§ **SHORT EXERCISE 1**:
According to the payment-strategy thread below, at roughly what number will the payment options likely be capped?
§ **SHORT EXERCISE 2**:
Transcribe part of the payment-strategy thread below, starting with "On the other" and going on through "for this scenario.".

§ **PASSAGE TO READ**:

◆ ◆ ◆

Is this a proper way for creating the payment modules. Is there a more better approach of solving this scenario. Is this a design pattern?
Edited:
Client Code:
static void Main(string[] args)
{
PaymentStrategy paymentStrategy = null;
paymentStrategy = new PaymentStrategy(GetPaymentOption((PaymentType)1));
paymentStrategy.Pay<PayPalModel>(new PayPalModel() { UserName = "", Password = "" });
paymentStrategy = new PaymentStrategy(GetPaymentOption((PaymentType)2));
paymentStrategy.Pay<CreditCardModel>(
new CreditCardModel()
{
CardHolderName = "Aakash"
});
Console.ReadLine();
}
Strategy:
public class PaymentStrategy
{
private readonly IPaymentService paymentService;
public PaymentStrategy(IPaymentService paymentService)
{
this.paymentService = paymentService;
}
public void Pay<T>(T type) where T : class
{
paymentService.MakePayment(type);
}
}
Does this update inlines with the Strategy Pattern?
One major drawback of using an abstract factory for this is the fact that it contains a switch case statement. That inherently means if you want to add a payment service, you have to update the code in the factory class. This is a violation of the Open-Closed Principal which states that entities should be open for extension but closed for modification.
Note that using an Enum to switch between payment providers is also problematic for the same reason. This means that the list of services would have to change every time a payment service is added or removed. Even worse, a payment service can be removed from the strategy, but still be an Enum symbol for it even though it isn't valid.
On the other hand, using a strategy pattern doesn't require a switch case statement. As a result, there are no changes to existing classes when you add or remove a payment service. This, and the fact that the number of payment options will likely be capped at a small double-digit number makes the strategy pattern a better fit for this scenario.
Interfaces
// Empty interface just to ensure that we get a compile
// error if we pass a model that does not belong to our
// payment system.
public interface IPaymentModel { }
public interface IPaymentService
{
void MakePayment<T>(T model) where T : IPaymentModel;
bool AppliesTo(Type provider);
}
public interface IPaymentStrategy
{
void MakePayment<T>(T model) where T : IPaymentModel;
}
Models
public class CreditCardModel : IPaymentModel
{
public string CardHolderName { get; set; }
public string CardNumber { get; set; }
public int ExpirtationMonth { get; set; }
public int ExpirationYear { get; set; }
}
public class PayPalModel : IPaymentModel
{
public string UserName { get; set; }
public string Password { get; set; }
}
Payment Service Abstraction
Here is an abstract class that is used to hide the ugly details of casting to the concrete model type from the IPaymentService implementations.

◆ ◆ ◆

Collection entries:

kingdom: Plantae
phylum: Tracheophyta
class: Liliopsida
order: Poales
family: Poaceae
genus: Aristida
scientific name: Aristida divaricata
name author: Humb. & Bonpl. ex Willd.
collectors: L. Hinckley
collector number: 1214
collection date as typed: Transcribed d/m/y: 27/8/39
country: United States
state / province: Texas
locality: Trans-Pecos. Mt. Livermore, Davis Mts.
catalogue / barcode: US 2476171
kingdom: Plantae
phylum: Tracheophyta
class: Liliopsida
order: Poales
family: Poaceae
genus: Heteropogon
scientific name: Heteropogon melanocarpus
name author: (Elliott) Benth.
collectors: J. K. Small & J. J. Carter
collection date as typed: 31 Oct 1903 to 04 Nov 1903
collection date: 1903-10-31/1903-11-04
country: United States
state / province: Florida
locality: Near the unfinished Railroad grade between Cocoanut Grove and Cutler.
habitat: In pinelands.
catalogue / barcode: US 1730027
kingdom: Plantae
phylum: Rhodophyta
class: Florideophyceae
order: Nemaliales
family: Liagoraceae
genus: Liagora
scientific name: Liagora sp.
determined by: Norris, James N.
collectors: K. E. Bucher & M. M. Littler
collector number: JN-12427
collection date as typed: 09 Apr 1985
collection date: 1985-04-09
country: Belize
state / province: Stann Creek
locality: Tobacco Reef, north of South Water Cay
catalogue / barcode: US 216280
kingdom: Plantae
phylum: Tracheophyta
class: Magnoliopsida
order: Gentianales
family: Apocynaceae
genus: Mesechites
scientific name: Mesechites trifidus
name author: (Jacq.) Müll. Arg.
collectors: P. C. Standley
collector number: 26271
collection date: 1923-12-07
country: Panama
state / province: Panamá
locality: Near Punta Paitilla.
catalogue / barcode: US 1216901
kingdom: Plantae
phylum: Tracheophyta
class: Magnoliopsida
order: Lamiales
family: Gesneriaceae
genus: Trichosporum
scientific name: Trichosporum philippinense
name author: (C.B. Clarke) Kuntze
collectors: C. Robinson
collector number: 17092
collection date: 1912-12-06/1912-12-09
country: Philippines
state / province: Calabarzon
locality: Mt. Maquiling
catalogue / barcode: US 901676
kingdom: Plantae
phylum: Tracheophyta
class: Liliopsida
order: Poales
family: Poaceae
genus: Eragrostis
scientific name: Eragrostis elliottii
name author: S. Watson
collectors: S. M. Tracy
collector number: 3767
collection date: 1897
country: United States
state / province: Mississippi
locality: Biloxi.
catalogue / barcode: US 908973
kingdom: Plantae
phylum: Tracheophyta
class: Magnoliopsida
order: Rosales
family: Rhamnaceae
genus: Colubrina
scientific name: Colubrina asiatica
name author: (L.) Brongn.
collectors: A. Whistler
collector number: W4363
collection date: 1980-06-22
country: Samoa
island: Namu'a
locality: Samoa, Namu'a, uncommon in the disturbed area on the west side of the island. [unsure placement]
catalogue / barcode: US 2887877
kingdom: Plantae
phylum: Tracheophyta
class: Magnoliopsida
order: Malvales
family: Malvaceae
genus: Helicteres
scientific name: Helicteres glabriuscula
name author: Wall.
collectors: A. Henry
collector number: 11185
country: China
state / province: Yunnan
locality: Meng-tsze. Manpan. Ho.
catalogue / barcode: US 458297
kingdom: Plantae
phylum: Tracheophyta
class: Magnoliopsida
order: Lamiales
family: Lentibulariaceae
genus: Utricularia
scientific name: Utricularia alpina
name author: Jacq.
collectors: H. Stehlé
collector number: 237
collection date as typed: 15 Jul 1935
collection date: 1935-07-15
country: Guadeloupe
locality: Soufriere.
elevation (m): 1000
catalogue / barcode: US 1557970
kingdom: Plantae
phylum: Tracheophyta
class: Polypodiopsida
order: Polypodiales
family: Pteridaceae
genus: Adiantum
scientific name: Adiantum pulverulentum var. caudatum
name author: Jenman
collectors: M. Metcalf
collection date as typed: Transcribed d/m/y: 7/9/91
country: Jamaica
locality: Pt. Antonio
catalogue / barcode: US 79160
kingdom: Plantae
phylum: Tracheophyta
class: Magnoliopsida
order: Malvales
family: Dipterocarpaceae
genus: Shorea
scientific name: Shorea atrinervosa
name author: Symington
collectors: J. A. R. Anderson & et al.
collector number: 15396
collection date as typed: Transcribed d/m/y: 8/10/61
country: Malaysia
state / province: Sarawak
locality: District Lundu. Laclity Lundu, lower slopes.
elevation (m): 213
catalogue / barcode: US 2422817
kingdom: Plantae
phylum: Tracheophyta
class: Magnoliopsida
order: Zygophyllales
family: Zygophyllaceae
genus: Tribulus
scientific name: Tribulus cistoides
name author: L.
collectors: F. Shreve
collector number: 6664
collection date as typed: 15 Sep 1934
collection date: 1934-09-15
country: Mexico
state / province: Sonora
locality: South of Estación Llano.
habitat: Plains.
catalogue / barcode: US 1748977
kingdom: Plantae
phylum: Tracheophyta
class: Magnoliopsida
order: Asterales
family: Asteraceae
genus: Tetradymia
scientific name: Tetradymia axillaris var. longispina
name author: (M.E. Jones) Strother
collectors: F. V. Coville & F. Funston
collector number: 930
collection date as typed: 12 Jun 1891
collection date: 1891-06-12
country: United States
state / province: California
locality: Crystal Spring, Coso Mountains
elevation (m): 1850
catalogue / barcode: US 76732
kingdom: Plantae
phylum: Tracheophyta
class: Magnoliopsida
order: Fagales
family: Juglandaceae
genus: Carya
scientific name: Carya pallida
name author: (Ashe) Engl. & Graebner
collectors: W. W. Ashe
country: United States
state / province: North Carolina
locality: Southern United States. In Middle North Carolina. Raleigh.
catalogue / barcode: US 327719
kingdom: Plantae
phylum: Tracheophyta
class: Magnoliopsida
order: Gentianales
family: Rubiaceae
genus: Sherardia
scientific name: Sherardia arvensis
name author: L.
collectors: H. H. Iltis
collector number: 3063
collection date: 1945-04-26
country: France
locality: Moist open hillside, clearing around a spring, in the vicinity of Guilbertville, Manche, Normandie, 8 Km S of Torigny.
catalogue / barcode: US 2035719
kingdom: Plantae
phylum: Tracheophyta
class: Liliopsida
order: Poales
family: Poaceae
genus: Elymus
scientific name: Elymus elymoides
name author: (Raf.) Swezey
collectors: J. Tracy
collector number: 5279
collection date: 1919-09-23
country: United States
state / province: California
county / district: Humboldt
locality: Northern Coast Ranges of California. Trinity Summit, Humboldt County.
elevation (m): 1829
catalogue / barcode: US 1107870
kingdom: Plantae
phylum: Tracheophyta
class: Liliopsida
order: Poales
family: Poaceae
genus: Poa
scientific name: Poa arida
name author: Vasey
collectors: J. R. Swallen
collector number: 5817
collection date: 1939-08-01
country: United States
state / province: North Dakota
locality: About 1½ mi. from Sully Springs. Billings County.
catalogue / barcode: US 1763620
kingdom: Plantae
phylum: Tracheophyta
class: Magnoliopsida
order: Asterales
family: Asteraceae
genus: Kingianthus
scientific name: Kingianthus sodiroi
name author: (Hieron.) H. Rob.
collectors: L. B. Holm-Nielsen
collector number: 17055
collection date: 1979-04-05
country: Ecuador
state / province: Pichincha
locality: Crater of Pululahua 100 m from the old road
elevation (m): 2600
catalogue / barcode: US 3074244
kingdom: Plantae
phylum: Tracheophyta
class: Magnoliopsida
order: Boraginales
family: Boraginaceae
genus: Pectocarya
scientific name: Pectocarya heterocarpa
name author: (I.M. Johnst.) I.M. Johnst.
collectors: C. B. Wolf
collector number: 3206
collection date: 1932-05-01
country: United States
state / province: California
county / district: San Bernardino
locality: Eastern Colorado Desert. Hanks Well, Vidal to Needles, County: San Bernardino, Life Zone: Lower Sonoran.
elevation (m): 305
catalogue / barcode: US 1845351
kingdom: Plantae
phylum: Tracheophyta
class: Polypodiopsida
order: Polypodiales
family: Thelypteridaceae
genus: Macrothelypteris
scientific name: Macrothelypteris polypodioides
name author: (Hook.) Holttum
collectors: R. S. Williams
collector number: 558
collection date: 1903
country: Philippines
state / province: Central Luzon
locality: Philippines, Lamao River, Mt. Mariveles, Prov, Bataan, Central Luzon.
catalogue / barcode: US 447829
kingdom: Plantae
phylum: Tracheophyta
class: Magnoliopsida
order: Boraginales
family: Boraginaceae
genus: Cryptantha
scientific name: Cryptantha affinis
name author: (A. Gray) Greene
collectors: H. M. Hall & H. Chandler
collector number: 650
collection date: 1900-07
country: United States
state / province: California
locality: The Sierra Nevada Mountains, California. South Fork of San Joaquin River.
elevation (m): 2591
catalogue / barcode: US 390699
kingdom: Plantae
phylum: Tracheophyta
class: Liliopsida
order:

◆ ◆ ◆

§ **RIGHT ANSWER 1**:
A small double-digit number.

§ **RIGHT ANSWER 2**:
On the other hand, using a strategy pattern doesn't require a switch case statement. As a result, there are no changes to existing classes when you add or remove a payment service. This, and the fact that the number of payment options will likely be capped at a small double-digit number makes the strategy pattern a better fit for this scenario.